Utilizando-se esta diretriz heurística proposta por Gentili pode-se dizer que o Terceiro
Setor, as Ongs que não são cívicas a Taxa Tobin personificariam o Robin Hood pós
Terceira Revolução Industrial e o Mercado seria o Bosque de Sherwood onde um Robin
Hood invisível atuaria distribuindo democraticamente os saberes em forma de cesta
básica – para os menos favorecidos. Para quem ainda acredita em Contos de Fadas ,
Papai Noel e duendes isso talvez satisfaça e deixe em paz as consciências…

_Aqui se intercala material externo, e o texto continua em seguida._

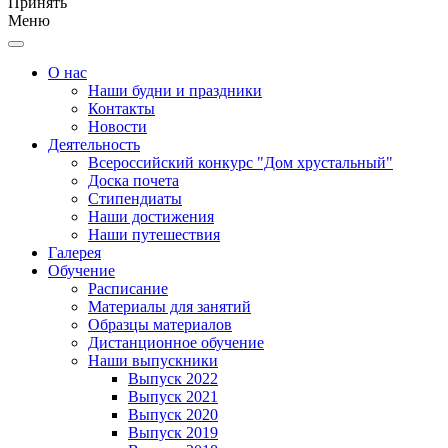
Принять
Меню
О нас
Наши будни и праздники
Контакты
Новости
Деятельность
Всероссийский конкурс "Дом хрустальный"
Доска почета
Стипендиаты
Наши достижения
Наши путешествия
Галерея
Обучение
Расписание
Материалы для занятий
Образцы материалов
Дистанционное обучение
Наши выпускники
Выпуск 2022
Выпуск 2021
Выпуск 2020
Выпуск 2019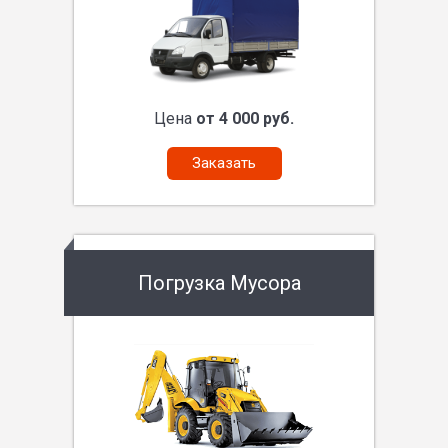
Цена
от 4 000 руб.
Заказать
Погрузка Мусора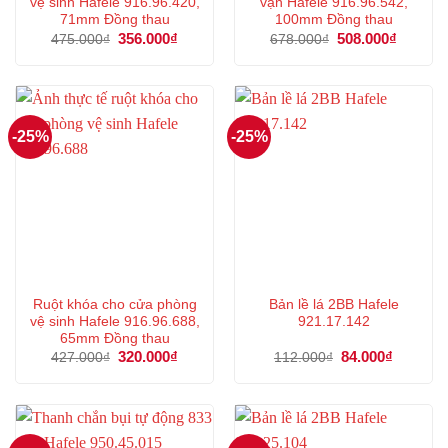
vệ sinh Hafele 916.96.420,
vặn Hafele 916.96.542,
71mm Đồng thau
100mm Đồng thau
Giá
356.000
₫
Giá
Giá
508.000
₫
Giá
475.000
₫
678.000
₫
gốc
hiện
gốc
hiện
là:
tại
là:
tại
475.000₫.
là:
678.000₫.
là:
356.000₫.
508.000
-25%
-25%
Ruột khóa cho cửa phòng
Bản lề lá 2BB Hafele
vệ sinh Hafele 916.96.688,
921.17.142
65mm Đồng thau
Giá
320.000
₫
Giá
Giá
84.000
₫
Giá
427.000
₫
112.000
₫
gốc
hiện
gốc
hiện
là:
tại
là:
tại
427.000₫.
là:
112.000₫.
là:
320.000₫.
84.000₫.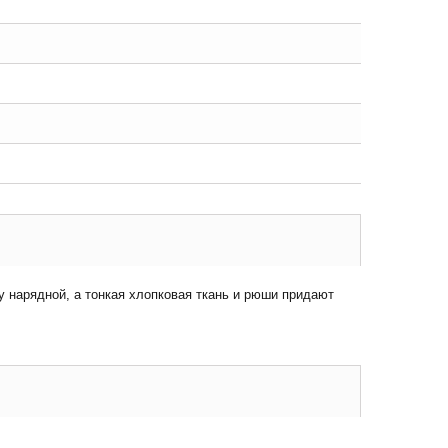
у нарядной, а тонкая хлопковая ткань и рюши придают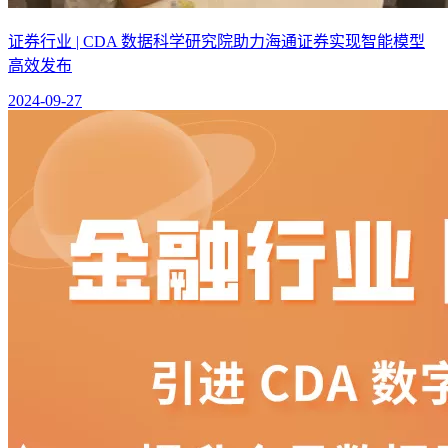
证券行业 | CDA 数据科学研究院助力海通证券实现智能模型
高效发布
2024-09-27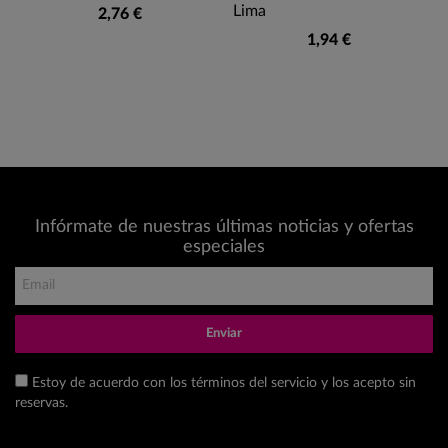
Lima
2,76 €
1,94 €
Infórmate de nuestras últimas noticias y ofertas
especiales
Enviar
Estoy de acuerdo con los términos del servicio y los acepto sin
reservas.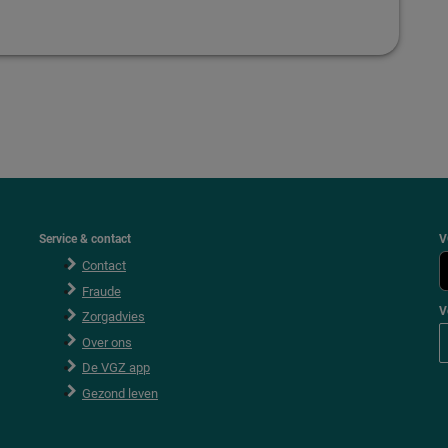
Service & contact
V
Contact
Fraude
V
Zorgadvies
V
Over ons
o
l
De VGZ app
g
V
Gezond leven
G
Z
o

A esta crença ingênua, mas de grande eficácia político-ideológica difundida pelo ideário
econômico e político atual cabem várias objeções feitas por Gentili :
1. O capitalismo supõe uma particular organização histórica do monopólio dos saberes
socialmente significativos;
2. Este monopólio se produz e reproduz em um contexto de conflitivo antagonismo, sendo
estes últimos expressão de uma forma particular de materialização da luta de classes ;
3. O monopólio dos conhecimentos não se produz somente como “limitação educativa”,
supõe, pelo contrário, um complexo sistema de mecanismos institucionais de controle e
apropriação do conhecimento socialmente acumulado do qual participam as grandes
corporações multinacionais, o Estado, os partidos políticos, os sindicatos os
departamentos de P&D e as instituições educativas;
4. O monopólio do conhecimento constitui um processo histórico de apropriação privada
dos saberes socialmente produzidos e acumulados necessários à luta pelo poder social
em todas as suas dimensões;
5. O monopólio do conhecimento, no capitalismo histórico supôs e continua supondo- a
crescente e progressiva distribuição, produção e reprodução da ignorância para as
maiorias excluídas;
6. no interior das contradições produzidas pelo processo de autoexpansão do capitalismo,
“o capital alcançou um nível de desenvolvimento que elevou a limites extremos a sua
composição orgânica, causando um salto de qualidade em seu padrão anterior de
acumulação, nele incorporando, como pólo dinâmico principal, as formas simbólicas ou
informacionais de trabalho”.(DANTAS, 1996)
Neste ponto, o capital como valor que se valoriza a si mesmo, contraditoriamente teria
alcançado nesta sua nova etapa, a sua completa negação, tornando-se ironicamente ,
valor que se desvaloriza a si mesmo. A expressão maior de sua desvalorização no
entender de Dantas seria o fenômeno da “pirataria”. Os piratas se apropriam dos valores
secundários oriundos da poupança de tempo resultante do trabalho realizado em outro
nível da organização capitalista. Aqui o capitalismo enfrenta um dilema histórico :
precisa tornar disponível um valor de uso que é o tempo poupado, por outra precisa
obrigar o usuário deste valor a reconhecer e remunerar o tempo de trabalho empregado
naquela informação. Para resolver esse dilema(desigualdade entre o valor do trabalho
para quem o realizou e o valor do resultado para que o utilizará) o capital está se
reordenando institucional e juridicamente para evitar que o conhecimento e a informação
seja m usadas dentro de um processo de desvalorização crescente do capital(leis
unilaterais de direitos intelectuais impostas pelos Estados Unidos).
O monopólio do conhecimento socialmente significativos precisa refinar seus
modelos de monopolização diante da ameaça crescente dos novos Robin Hoods
tecnológicos (piratas) que penetram nas redes de informação “democratizando” e
banalizando as informações.
O problema central do capital hoje é apropriar-se de um valor que não é mercadoria, é
valor de uso que não contém valor de troca. Dantas observa que “para isso ele necessita
produzir uma sociedade cada vez mais capacitada, por seus níveis de renda e padrões
culturais, a desfrutar de valores de uso que incessantemente cria, renovando o consumo
e realimentando freneticamente o ciclo da produção material simbólica(realizada pela
indústria cultural, pelos meios de comunicação social e pela publicidade). Por isso o
capital produz mais exclusão social , em um outro tipo de patamar , produzindo uma
sociedade caracterizada por uma ”minoria tecnologizada” e uma grande massa
populacional cujo trabalho é destruído pela automação e desqualificação.